> **Work task**:
Every line in the data below that holds "casing" should be found and copied.

Stored data entries:
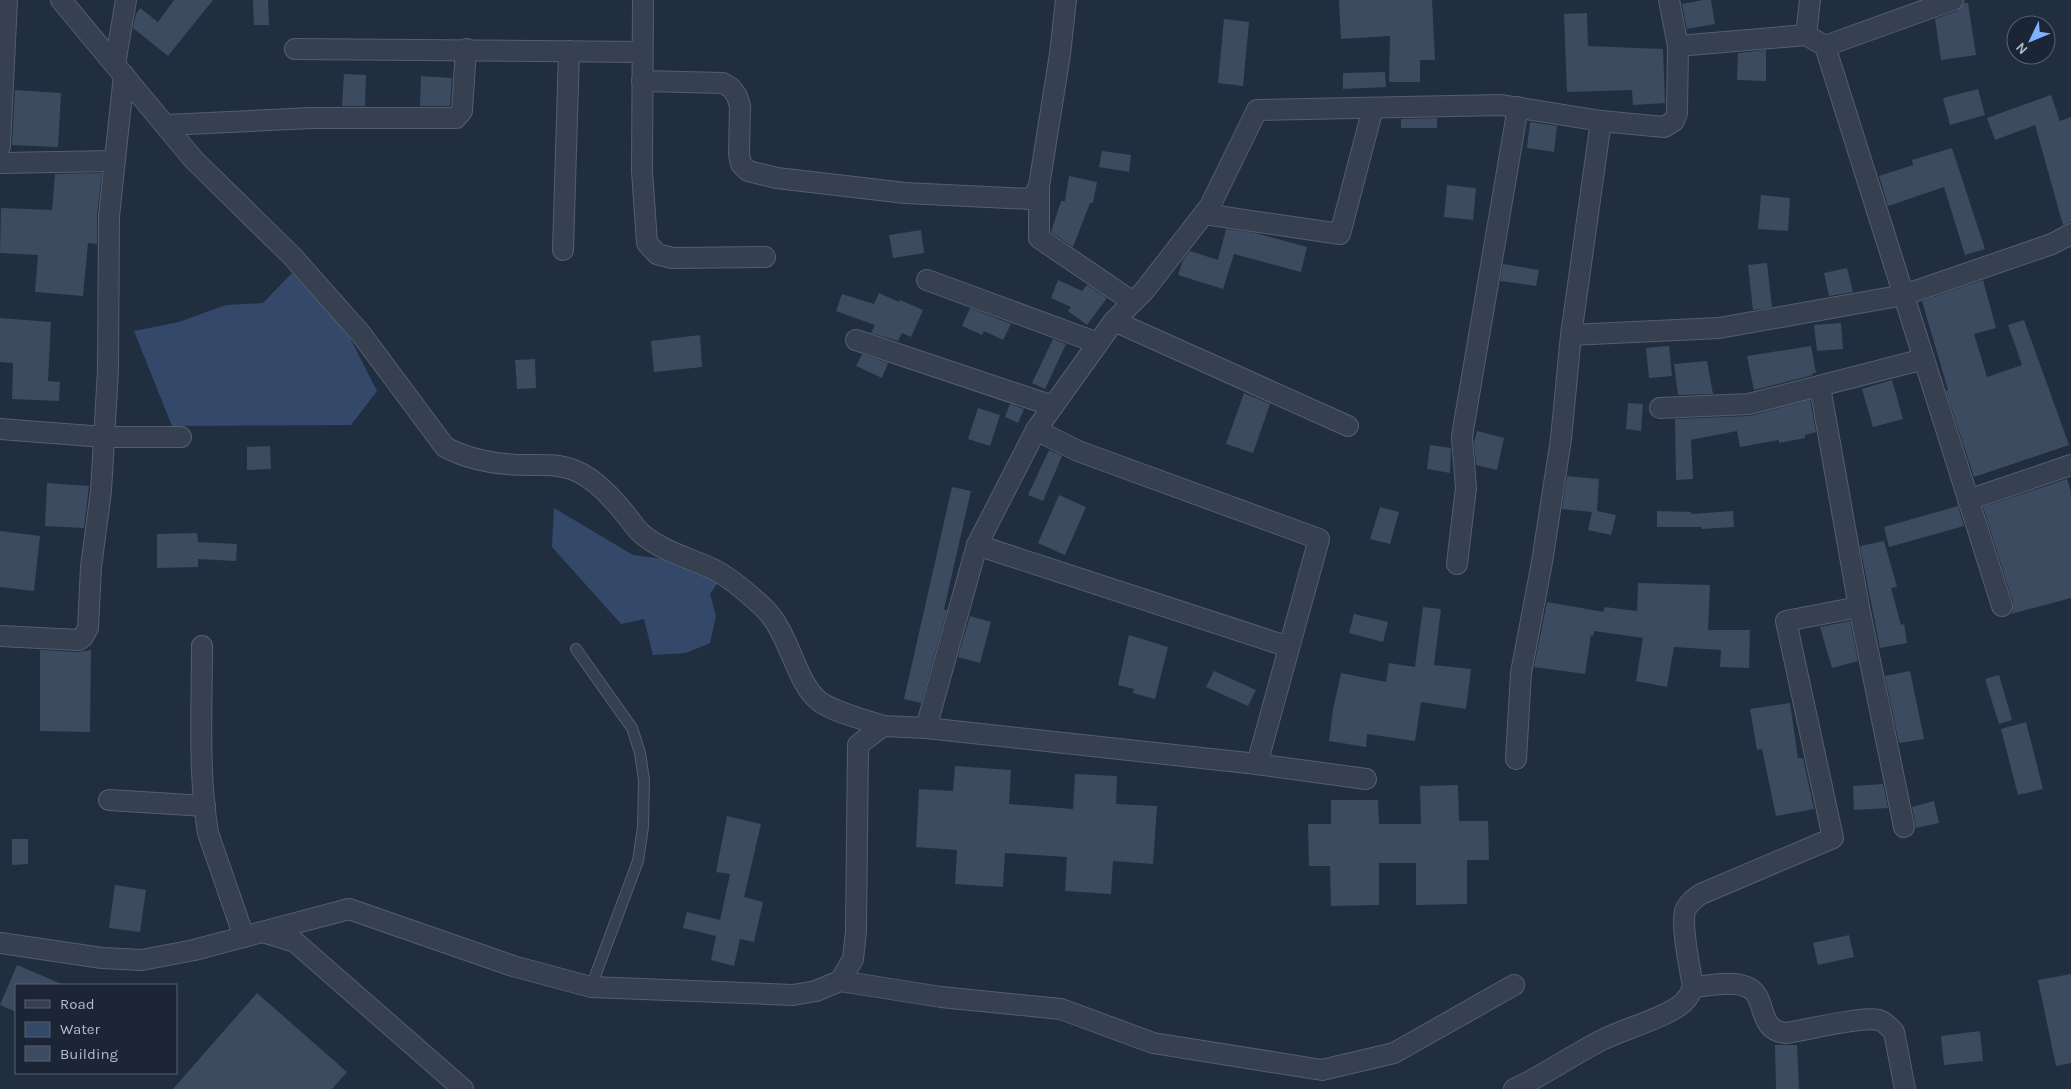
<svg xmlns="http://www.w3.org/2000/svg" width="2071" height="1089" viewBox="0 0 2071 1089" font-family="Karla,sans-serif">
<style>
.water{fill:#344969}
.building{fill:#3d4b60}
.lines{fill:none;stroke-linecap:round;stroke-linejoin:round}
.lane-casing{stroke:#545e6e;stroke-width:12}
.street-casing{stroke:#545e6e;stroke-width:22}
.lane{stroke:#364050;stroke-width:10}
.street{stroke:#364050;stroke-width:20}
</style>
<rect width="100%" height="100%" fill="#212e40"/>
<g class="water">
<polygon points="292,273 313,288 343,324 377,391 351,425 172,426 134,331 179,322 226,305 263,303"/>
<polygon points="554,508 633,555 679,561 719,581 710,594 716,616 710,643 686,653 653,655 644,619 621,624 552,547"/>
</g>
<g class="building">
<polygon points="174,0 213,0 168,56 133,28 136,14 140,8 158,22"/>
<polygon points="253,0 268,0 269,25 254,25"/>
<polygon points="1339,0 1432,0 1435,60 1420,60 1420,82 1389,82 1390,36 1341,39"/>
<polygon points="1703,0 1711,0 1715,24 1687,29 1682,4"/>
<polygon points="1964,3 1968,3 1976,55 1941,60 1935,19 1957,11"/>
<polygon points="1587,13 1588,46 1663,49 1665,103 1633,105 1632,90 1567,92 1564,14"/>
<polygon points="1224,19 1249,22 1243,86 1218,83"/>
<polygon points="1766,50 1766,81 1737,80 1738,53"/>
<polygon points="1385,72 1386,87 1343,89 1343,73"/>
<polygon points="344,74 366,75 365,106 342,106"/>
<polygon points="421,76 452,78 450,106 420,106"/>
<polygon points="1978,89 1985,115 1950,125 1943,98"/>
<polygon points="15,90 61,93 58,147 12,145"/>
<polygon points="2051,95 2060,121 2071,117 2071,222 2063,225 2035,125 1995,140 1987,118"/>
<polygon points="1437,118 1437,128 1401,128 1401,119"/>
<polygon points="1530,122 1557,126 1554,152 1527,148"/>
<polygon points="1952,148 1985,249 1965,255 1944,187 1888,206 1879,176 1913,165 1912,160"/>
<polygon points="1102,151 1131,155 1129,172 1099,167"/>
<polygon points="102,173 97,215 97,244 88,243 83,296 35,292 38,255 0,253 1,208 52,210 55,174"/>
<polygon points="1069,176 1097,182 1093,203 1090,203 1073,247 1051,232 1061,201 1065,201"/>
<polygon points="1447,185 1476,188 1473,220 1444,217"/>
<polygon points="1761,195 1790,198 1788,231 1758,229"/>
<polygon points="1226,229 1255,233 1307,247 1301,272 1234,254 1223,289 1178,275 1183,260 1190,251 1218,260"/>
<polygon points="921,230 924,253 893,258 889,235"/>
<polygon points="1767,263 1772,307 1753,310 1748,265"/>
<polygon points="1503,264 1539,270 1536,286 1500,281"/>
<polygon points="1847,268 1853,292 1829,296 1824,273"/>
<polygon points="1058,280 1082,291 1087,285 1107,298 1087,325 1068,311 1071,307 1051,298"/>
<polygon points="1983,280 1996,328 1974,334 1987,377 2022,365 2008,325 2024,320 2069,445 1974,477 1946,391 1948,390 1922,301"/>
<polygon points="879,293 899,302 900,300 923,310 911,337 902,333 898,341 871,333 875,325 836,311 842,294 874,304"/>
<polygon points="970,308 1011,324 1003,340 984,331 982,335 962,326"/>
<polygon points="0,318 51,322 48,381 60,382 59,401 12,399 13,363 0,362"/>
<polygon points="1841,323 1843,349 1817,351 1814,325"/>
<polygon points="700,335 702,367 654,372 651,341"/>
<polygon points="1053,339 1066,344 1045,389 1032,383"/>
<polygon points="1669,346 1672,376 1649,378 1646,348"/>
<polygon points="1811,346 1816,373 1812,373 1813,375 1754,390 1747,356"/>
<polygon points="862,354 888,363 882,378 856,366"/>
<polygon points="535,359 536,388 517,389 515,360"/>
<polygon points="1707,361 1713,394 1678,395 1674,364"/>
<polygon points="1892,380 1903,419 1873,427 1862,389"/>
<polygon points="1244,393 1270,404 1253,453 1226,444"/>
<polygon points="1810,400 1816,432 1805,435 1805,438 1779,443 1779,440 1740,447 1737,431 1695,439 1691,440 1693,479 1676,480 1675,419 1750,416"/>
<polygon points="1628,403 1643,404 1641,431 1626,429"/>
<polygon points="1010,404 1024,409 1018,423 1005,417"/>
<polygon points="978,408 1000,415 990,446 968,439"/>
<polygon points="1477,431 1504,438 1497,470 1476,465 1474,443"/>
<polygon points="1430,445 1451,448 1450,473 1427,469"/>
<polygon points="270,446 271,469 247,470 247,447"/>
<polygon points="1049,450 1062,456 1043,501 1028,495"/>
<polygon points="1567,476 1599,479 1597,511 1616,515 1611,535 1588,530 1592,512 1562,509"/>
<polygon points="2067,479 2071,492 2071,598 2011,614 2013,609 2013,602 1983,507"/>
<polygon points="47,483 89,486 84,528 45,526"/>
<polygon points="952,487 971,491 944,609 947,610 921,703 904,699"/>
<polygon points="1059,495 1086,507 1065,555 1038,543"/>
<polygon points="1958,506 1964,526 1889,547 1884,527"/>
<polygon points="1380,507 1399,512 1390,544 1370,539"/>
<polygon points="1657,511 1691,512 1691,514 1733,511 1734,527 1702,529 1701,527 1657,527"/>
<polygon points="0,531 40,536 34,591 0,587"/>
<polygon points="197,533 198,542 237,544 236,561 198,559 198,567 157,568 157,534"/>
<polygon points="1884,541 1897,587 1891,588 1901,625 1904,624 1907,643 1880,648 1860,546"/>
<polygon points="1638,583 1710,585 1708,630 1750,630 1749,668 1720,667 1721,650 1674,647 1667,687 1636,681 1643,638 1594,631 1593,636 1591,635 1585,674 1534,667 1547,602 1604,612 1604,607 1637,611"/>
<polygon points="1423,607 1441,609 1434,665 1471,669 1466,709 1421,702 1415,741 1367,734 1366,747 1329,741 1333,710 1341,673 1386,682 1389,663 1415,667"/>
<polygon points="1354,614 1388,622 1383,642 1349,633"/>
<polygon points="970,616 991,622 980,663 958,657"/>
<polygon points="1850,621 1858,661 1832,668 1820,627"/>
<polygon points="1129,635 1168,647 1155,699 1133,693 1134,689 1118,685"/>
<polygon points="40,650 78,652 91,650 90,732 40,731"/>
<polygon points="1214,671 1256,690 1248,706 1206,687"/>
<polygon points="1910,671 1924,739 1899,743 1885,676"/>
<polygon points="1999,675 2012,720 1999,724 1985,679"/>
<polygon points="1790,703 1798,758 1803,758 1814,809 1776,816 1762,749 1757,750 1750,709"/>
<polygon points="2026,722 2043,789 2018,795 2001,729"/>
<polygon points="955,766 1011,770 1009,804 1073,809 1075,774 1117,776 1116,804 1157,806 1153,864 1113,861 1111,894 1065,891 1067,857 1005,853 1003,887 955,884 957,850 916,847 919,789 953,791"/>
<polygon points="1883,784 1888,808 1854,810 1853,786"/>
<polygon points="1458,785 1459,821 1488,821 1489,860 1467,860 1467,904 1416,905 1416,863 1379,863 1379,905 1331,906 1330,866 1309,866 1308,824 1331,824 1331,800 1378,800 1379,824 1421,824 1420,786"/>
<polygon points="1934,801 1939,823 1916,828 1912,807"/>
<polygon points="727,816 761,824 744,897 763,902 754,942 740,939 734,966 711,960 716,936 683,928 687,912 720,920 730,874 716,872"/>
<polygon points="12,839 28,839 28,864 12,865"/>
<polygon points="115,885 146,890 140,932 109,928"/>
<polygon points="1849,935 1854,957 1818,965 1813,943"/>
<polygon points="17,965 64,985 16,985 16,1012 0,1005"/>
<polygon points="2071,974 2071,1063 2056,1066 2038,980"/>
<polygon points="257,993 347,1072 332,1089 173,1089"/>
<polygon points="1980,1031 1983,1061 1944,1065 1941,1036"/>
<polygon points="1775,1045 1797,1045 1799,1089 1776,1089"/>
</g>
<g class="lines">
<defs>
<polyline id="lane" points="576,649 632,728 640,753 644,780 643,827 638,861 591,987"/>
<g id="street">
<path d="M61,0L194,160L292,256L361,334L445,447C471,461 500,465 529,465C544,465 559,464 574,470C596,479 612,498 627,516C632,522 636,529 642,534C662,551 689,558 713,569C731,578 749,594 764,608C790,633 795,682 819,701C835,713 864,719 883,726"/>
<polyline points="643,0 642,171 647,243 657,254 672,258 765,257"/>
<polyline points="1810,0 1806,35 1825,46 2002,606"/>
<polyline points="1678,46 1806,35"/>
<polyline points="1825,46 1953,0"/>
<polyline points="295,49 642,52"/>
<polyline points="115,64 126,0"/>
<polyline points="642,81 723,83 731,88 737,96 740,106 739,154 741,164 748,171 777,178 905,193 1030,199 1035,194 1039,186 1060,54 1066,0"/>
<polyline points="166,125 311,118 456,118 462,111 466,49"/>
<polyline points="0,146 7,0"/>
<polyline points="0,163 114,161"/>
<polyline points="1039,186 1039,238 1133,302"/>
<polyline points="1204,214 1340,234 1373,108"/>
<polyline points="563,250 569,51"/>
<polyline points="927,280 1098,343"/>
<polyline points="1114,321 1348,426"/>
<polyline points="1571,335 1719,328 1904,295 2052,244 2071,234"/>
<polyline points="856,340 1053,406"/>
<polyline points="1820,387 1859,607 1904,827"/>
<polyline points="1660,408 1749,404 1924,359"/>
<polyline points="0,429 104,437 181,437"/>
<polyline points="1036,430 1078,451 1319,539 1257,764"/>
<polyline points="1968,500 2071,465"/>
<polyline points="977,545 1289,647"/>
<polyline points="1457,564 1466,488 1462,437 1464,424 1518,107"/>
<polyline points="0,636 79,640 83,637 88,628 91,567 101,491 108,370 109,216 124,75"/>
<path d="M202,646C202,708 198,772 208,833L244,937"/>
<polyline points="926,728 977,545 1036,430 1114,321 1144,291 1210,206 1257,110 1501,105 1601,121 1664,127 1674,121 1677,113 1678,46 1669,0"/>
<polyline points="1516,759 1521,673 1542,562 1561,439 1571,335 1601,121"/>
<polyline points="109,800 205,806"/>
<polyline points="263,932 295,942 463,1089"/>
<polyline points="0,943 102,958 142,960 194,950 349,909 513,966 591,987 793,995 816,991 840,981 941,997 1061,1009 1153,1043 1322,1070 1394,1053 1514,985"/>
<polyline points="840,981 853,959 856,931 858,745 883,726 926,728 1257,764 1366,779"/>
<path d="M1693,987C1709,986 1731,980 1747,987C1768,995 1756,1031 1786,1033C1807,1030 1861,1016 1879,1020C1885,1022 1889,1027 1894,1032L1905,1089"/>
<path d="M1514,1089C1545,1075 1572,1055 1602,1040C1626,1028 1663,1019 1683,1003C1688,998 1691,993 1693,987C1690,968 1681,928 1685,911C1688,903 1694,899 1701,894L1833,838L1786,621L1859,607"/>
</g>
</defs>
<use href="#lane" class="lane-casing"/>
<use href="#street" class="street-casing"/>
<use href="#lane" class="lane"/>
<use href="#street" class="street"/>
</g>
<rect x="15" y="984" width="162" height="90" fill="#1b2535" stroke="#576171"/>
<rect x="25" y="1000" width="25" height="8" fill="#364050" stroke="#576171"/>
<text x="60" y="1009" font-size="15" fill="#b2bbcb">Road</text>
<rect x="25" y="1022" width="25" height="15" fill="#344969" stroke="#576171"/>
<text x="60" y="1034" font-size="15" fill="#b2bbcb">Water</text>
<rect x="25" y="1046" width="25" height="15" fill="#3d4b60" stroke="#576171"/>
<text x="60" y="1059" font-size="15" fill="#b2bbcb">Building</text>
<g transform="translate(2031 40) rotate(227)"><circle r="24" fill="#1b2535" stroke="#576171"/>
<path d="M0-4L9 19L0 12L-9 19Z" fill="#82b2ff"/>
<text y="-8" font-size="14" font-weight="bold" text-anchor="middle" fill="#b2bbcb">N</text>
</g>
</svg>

> **Expected answer**:
.lane-casing{stroke:#545e6e;stroke-width:12}
.street-casing{stroke:#545e6e;stroke-width:22}
<use href="#lane" class="lane-casing"/>
<use href="#street" class="street-casing"/>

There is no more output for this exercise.